DESCRIPTION (provided by applicant): Childhood anxious temperament (AT) is a key risk factor for developing anxiety and co- morbid depression. In primates, AT is evident early in life, stable, and associated with increased threat reactivity. Early adversity is known to increase the risk of developing extreme AT. While adversity is common, the neural mechanisms linking it to AT are not understood. This understanding would permit identification of novel therapeutic targets with the potential for developing neuroscientifically-informed interventions. This proposal builds on work validating the AT phenotype and identifying the neural circuit underlying AT. Recent microarray and RNA sequencing (RNA-seq) work suggests the hypothesis that extreme AT reflects neuroplasticity deficits in the lateral division of the central nucleus of the amygdala (CeL), a key regulator of amygdalar outflow to regions that give rise to signs of anxiety, and the region most predictive of AT in our imaging work. This proposal aims to understand how peer rearing (PR), a controlled early adversity manipulation, causes extreme AT in primates, something not possible in human studies. The use of primates increases the likelihood that discoveries will translate to at-risk children. PR and maternally- reared (MR) animals will be longitudinally assessed, testing adversity's impact on the development of AT. Repeated multimodal imaging will assess adversity's impact on the development of amygdala reactivity and prefrontal-amygdala anxiety regulation circuits. Importantly, the primate model affords an opportunity to test whether adversity's harmful effects on AT are mediated by alterations in CeL neuroplasticity pathways. Immunohistochemical and RNA-seq analyses will be performed on CeL microdissected neurons. This novel synthesis of tools promises new insights into how adversity-induced molecular alterations manifest in brain function, connectivity, and structure, and how these macroscopic changes contribute to extreme AT- insights not readily available from molecular-level rodent or systems-level human studies. Further, a stem cell model of CeL GABAergic neurons will be created and compared to neurons from CeL. A valid stem cell model would enhance understanding of AT's molecular bases and accelerate the screening of new therapeutics.

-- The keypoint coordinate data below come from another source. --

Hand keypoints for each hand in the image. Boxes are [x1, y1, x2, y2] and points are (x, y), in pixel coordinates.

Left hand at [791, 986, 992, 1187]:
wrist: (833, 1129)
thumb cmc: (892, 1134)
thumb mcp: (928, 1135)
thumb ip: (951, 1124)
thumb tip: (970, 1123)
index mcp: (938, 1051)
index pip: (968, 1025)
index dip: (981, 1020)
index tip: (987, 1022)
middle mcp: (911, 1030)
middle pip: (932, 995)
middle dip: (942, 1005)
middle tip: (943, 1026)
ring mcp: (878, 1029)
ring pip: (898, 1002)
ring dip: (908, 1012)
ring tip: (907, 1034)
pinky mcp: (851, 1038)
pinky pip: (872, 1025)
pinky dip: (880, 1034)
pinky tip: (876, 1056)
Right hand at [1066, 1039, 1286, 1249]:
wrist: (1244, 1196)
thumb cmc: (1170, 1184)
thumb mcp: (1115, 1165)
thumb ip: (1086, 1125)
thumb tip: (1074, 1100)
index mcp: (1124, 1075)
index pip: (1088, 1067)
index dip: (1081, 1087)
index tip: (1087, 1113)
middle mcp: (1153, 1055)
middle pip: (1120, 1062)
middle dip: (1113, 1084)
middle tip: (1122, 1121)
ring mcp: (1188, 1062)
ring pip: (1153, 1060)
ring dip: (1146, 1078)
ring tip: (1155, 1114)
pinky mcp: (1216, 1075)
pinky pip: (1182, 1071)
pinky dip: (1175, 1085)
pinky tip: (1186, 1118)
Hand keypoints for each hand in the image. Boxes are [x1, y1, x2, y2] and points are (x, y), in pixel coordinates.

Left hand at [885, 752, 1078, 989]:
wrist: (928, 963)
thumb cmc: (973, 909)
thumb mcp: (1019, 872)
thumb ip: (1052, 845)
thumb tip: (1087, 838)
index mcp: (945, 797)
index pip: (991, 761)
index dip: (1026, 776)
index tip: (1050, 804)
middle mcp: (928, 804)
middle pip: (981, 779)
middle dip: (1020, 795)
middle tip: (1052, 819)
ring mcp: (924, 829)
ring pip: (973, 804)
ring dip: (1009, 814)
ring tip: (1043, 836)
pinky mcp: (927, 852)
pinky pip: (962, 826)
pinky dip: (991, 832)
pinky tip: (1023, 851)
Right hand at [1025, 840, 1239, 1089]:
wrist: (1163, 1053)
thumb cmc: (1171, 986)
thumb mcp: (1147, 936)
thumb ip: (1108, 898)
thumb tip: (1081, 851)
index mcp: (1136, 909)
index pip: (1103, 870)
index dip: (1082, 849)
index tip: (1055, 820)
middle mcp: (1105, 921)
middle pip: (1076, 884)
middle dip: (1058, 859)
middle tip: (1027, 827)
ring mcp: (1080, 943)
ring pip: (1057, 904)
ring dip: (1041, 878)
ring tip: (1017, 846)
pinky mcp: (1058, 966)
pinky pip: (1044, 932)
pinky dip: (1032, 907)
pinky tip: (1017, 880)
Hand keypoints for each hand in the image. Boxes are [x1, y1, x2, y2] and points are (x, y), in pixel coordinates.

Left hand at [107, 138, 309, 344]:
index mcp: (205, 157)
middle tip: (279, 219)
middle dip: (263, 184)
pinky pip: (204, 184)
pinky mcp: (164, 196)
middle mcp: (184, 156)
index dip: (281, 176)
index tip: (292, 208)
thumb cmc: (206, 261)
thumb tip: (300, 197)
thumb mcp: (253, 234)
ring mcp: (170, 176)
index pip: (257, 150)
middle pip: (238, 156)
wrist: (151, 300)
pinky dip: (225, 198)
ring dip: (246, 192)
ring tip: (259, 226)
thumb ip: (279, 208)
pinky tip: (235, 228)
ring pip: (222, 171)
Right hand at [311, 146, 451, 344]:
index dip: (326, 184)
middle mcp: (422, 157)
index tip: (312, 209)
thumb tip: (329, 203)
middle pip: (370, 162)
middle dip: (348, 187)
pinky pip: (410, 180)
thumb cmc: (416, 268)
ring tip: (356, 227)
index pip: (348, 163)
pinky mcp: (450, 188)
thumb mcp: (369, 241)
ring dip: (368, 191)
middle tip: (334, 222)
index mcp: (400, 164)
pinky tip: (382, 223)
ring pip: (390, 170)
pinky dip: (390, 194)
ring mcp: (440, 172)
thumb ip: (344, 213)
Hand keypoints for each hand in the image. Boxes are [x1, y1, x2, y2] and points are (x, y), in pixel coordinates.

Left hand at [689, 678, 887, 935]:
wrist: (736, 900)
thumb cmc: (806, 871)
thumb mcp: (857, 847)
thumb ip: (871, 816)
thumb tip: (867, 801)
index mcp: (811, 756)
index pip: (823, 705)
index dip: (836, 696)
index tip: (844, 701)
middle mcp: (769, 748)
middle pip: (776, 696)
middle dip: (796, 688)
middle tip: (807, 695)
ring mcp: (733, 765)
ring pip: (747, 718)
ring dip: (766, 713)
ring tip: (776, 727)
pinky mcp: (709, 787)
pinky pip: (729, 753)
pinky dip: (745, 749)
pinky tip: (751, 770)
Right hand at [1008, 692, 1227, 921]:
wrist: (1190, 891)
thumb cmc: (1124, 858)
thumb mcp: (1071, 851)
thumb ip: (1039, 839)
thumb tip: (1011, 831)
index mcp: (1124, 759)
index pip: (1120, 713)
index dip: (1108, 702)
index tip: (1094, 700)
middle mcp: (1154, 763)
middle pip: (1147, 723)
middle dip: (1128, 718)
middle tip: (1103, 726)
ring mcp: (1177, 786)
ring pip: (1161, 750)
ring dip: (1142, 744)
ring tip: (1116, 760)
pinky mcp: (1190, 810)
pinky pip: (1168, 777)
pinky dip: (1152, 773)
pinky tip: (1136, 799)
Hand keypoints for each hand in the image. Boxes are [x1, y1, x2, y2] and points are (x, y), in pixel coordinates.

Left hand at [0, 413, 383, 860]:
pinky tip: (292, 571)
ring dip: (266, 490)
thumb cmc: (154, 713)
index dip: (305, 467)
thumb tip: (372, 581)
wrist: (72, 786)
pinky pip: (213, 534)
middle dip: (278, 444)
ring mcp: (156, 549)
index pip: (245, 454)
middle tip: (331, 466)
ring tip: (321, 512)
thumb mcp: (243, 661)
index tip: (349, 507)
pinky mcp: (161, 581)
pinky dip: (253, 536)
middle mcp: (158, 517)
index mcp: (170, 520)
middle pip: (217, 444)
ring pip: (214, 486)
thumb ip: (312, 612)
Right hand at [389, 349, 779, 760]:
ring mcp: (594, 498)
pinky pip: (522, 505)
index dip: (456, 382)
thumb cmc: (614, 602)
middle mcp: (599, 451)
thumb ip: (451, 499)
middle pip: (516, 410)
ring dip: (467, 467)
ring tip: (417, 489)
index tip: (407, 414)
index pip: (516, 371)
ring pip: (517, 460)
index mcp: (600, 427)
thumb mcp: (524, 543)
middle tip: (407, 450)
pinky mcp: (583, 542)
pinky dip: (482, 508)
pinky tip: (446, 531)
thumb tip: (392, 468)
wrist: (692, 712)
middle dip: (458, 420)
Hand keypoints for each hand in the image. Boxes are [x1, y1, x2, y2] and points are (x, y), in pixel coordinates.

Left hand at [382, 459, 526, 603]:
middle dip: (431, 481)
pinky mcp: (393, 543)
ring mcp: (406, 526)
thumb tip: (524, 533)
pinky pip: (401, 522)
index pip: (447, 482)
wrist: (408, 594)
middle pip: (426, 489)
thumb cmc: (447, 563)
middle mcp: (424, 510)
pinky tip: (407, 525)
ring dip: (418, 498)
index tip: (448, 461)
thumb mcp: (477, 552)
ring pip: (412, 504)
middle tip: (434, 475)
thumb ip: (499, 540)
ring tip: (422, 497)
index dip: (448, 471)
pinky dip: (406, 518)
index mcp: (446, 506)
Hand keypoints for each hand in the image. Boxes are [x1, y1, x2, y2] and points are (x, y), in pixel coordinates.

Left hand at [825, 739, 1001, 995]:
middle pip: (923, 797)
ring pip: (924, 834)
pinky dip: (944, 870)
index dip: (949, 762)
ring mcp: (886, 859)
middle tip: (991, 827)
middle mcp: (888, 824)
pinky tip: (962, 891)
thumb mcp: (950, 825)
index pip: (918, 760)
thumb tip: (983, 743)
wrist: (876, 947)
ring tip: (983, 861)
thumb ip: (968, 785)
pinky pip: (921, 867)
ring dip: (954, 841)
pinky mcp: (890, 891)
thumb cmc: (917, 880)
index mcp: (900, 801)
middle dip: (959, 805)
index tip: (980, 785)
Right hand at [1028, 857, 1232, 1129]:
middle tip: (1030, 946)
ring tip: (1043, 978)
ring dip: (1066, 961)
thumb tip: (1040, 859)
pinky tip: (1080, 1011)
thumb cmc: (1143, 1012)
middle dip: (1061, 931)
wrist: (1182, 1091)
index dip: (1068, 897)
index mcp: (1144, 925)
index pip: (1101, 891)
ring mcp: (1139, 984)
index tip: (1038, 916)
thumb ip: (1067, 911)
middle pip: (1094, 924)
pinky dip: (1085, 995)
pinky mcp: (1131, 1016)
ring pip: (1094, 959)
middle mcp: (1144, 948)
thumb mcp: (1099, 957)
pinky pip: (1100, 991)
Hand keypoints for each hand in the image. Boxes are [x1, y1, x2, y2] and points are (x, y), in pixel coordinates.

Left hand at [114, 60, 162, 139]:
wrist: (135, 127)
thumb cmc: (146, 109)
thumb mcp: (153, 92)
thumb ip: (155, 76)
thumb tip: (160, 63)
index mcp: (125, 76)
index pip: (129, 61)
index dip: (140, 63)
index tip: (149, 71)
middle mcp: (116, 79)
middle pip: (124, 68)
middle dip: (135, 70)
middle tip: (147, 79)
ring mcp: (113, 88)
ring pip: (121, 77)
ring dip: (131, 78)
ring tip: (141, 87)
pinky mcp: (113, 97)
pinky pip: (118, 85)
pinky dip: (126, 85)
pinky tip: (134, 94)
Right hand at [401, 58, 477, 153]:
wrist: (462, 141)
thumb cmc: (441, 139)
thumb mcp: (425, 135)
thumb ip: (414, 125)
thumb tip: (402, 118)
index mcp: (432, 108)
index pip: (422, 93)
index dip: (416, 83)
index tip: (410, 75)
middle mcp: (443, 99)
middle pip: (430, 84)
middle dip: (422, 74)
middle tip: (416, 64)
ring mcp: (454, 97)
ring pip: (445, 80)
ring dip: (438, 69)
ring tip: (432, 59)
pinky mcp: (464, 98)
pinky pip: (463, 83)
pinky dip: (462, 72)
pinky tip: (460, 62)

描述（由申请人提供）：童年焦虑气质（AT）是发生焦虑和共病抑郁的关键危险因素。在灵长类动物中，AT 在生命早期就很明显，稳定，并且与威胁反应性增加有关。众所周知，早期的逆境会增加患极端 AT 的风险。虽然逆境很常见，但将其与 AT 联系起来的神经机制尚不清楚。这种理解将允许识别新的治疗靶点，并有可能开发神经科学干预措施。这个提议 建立在验证 AT 表型和识别 AT 基础神经回路的工作基础上。最近的微阵列和 RNA 测序 (RNA-seq) 工作提出了这样的假设：极端 AT 反映了杏仁核中央核横向分裂的神经可塑性缺陷 (CeL)，杏仁核流出到引起焦虑迹象的区域的关键调节因子，也是我们影像学工作中最能预测 AT 的区域。该提案旨在了解同伴养育（PR）（一种受控的早期逆境操纵）如何导致灵长类动物出现极端 AT，这在人类研究中是不可能的。使用灵长类动物增加了将发现转化为高危儿童的可能性。 PR 和母养 (MR) 动物将进行纵向评估，测试逆境对 AT 发展的影响。重复的多模态成像将评估逆境对杏仁核反应性和前额叶-杏仁核焦虑调节回路发育的影响。重要的是，灵长类动物模型提供了一个机会来测试逆境对 AT 的有害影响是否是由 CeL 神经可塑性途径的改变介导的。将对 CeL 显微解剖的神经元进行免疫组织化学和 RNA 测序分析。这种新颖的工具综合为我们提供了新的见解，以了解逆境引起的分子改变如何在大脑功能、连接性和结构中表现出来，以及这些宏观变化如何促成极端的 AT 见解，而这些见解是分子水平的啮齿动物或系统水平的人类研究所无法获得的。此外，还将创建 CeL GABA 能神经元的干细胞模型，并将其与来自 CeL 的神经元进行比较。有效的干细胞模型将增强对 AT 分子基础的理解并加速新疗法的筛选。